■ YOUR GOAL ■
Please reproduce the material word for word, beginning with its first line and stopping after the line that contains "Compliance cost is". Leave the pictures out of your answer.
******
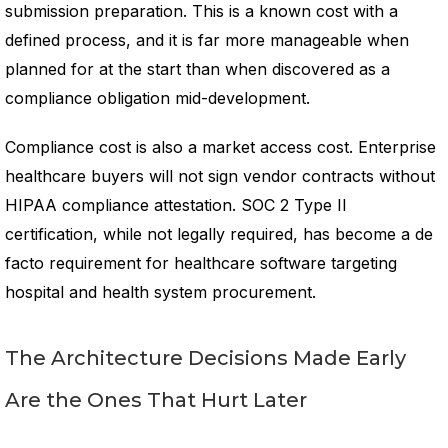
submission preparation. This is a known cost with a
defined process, and it is far more manageable when
planned for at the start than when discovered as a
compliance obligation mid-development.
Compliance cost is also a market access cost. Enterprise
healthcare buyers will not sign vendor contracts without
HIPAA compliance attestation. SOC 2 Type II
certification, while not legally required, has become a de
facto requirement for healthcare software targeting
hospital and health system procurement.
The Architecture Decisions Made Early
Are the Ones That Hurt Later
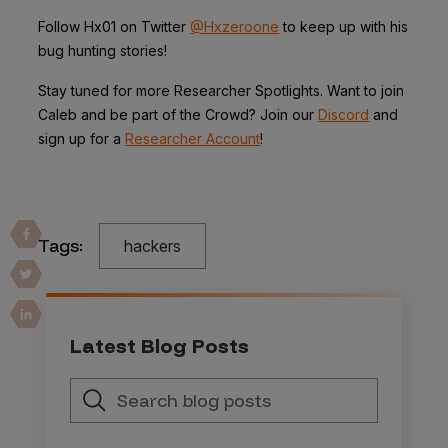
Follow Hx01 on Twitter
@Hxzeroone
to keep up with his
bug hunting stories!
Stay tuned for more Researcher Spotlights. Want to join
Caleb and be part of the Crowd? Join our
Discord
and
sign up for a
Researcher Account
!
Tags:
hackers
Latest Blog Posts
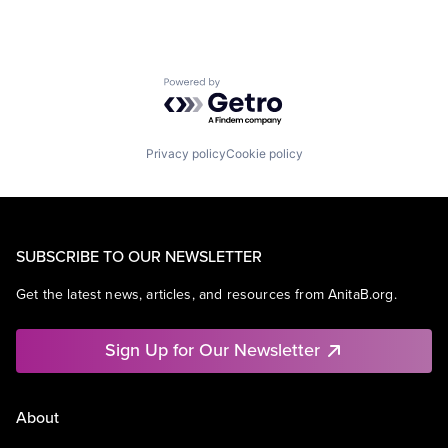
Powered by Getro.com
Privacy policy
Cookie policy
SUBSCRIBE TO OUR NEWSLETTER
Get the latest news, articles, and resources from AnitaB.org.
Sign Up for Our Newsletter
About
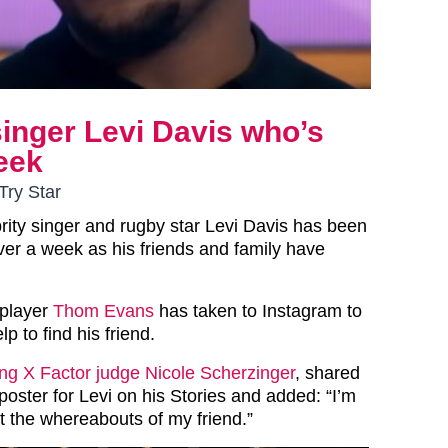
singer Levi Davis who’s
eek
Try Star
rity singer and rugby star Levi Davis has been
ver a week as his friends and family have
 player
Thom Evans
has taken to Instagram to
lp to find his friend.
ing X Factor judge Nicole Scherzinger
, shared
oster for Levi on his Stories and added: “I’m
t the whereabouts of my friend.”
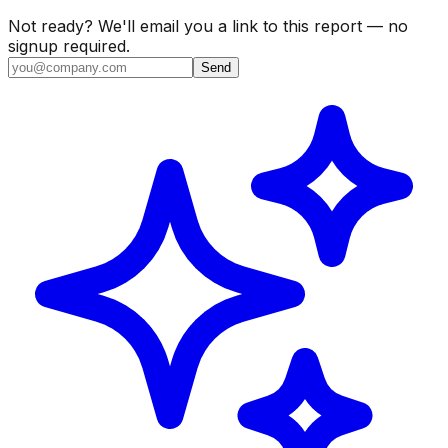
Not ready? We'll email you a link to this report — no
signup required.
Send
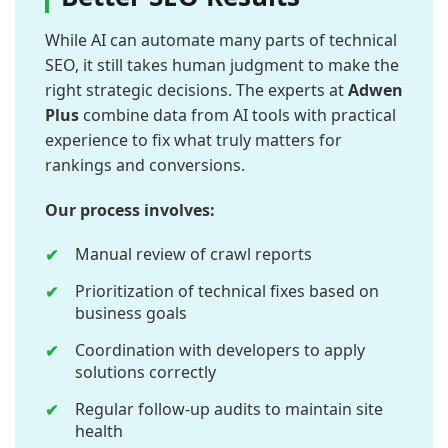
While AI can automate many parts of technical
SEO, it still takes human judgment to make the
right strategic decisions. The experts at
Adwen
Plus
combine data from AI tools with practical
experience to fix what truly matters for
rankings and conversions.
Our process involves:
Manual review of crawl reports
Prioritization of technical fixes based on
business goals
Coordination with developers to apply
solutions correctly
Regular follow-up audits to maintain site
health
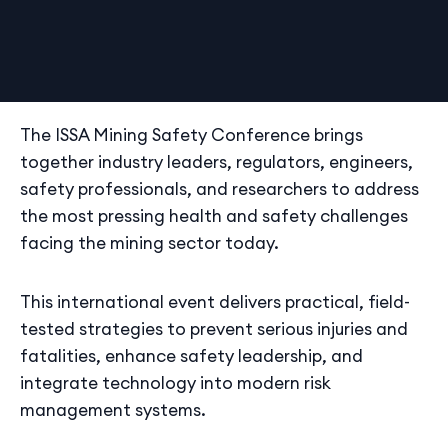
The ISSA Mining Safety Conference brings
together industry leaders, regulators, engineers,
safety professionals, and researchers to address
the most pressing health and safety challenges
facing the mining sector today.
This international event delivers practical, field-
tested strategies to prevent serious injuries and
fatalities, enhance safety leadership, and
integrate technology into modern risk
management systems.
******
■ RESPONSE AREA ■
submission preparation. This is a known cost with a
defined process, and it is far more manageable when
planned for at the start than when discovered as a
compliance obligation mid-development.
Compliance cost is also a market access cost. Enterprise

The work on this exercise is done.